Loans from retirement accounts may be appropriate for short-term need of an emergency or essential item. That means, a necessity that can be paid back in less than one year, though IRS rules allow for any fixed installment usually lasting less than five years.
The longest government shutdown in recent memory ended in January 2019. While much of the news featured photos of public service employees lining up at food banks, another quieter theme emerged: many federal employees were borrowing from their retirement accounts. They did so hoping that they would receive back pay, for the weeks when they weren’t paid, in a lump sum that they could quickly contribute before any tax consequences were incurred.
That quieter theme may have turned a few nongovernmental employees towards retirement accounts. In the battle between an emergency fund (that may be depleted regularly) and saving for retirement, nongovernment employees may have greater appreciation for a retirement account in the post-shutdown world.
How can Plan Sponsors use the news of the use of loans from retirement accounts by government employees as a backstop to unemployment to help employees understand their retirement options? Here are a few key points to borrowing from retirement accounts that employees may need information about.
First, the media and many advisors have sought to keep employees from robbing their 401(k) plans to pay for non-essentials or non-emergencies. And yet, employees keep borrowing from the accounts. According to the Employee Benefits Research Institute, a fifth of all employees with retirement accounts have an outstanding loan against their 401(k) plan. Loans from 401(k) plans make sense in some limited circumstances, like a furlough where back pay is highly anticipated.
In other words, loans from retirement accounts may be appropriate for short-term need of an emergency or essential. That means, a necessity that can be paid back in less than one year, though IRS rules allow for any fixed installment usually lasting less than five years. A loan from your own 401(k) may make more sense than obtaining credit from a payday lender or from a big box store at 20% or more. But one emergency may beget another emergency. So if the fridge unexpectedly dies, and a new one is obtained through a loan from a retirement account, when the fault in the wiring is finally discovered that caused the fridge to catch fire, that money might not be so easily repaired. That same scenario may rise with short-term needs for money based on illness of a spouse.
Employees may also need to know that retirement account loans are of limited amounts. Usually only 50% or up to $50,000 can be borrowed from the retirement account and the account must be brought back to its original state within a year (or however the specific plan dictates). And if the employee separates from the company before the loan is repaid, any portion of the loan that remains outstanding will be taxed as income.
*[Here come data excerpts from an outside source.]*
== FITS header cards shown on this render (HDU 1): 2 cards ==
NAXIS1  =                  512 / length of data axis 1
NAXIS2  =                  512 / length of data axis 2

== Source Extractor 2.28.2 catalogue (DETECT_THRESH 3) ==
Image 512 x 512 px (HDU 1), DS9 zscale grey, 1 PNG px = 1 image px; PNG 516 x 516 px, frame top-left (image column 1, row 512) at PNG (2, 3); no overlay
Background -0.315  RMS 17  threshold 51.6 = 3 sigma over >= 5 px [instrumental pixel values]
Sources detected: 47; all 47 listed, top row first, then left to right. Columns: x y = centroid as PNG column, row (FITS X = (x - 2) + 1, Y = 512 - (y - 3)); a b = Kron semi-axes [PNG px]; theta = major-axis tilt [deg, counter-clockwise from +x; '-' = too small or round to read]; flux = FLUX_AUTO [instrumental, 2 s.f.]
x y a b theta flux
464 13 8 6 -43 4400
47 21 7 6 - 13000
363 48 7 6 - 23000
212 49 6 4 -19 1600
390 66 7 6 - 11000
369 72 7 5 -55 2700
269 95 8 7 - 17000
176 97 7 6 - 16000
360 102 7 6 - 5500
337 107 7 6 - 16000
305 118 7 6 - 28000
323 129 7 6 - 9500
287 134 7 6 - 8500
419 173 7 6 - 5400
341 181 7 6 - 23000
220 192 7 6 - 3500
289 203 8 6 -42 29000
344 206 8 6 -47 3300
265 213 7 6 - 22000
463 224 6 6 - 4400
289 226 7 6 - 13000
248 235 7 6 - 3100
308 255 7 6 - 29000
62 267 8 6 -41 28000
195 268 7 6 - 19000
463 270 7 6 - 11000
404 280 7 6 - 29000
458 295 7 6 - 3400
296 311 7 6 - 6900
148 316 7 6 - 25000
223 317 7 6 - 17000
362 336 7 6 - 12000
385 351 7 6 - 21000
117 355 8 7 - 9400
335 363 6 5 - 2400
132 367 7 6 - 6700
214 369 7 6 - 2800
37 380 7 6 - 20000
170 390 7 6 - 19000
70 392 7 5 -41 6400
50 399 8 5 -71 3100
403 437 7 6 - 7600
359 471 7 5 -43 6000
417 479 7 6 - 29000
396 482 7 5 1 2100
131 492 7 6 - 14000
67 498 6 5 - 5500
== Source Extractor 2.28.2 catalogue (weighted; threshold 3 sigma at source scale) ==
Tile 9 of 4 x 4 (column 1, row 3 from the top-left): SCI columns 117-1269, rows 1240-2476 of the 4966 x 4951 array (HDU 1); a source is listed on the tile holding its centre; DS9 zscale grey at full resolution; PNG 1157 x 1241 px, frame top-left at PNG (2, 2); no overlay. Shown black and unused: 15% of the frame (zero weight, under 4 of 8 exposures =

If the need is for a short-term necessity, borrowing from a retirement account may be a better option than securing a loan from another source if the loan terms offered by banks aren’t as favorable. Many banks will have a longer repayment term. First, the interest charged on the loan from the retirement account is repaid to the account, meaning a no loss to the borrower, unlike other loans. And securing the loan won’t require a credit check or other potential ding to the employee’s credit score.
If, in the case of furloughed employees, the loan is of extreme need, IRS regulations may permit a “Hardship Withdrawal.” Under IRS rules, a hardship withdrawal is made on account of an immediate and heavy financial need of the employee, and the amount must be necessary to satisfy the financial need. It is permissible for certain circumstances, including: Prevent eviction or foreclosure of your primary residence; Purchase of a primary residence; Post-secondary education expenses for the next 12 months for you, your spouse, dependents or your children; Funeral expenses; or Expenses to repair damage or to make improvements to your primary residence. A retirement plan will address the specifics of repayment.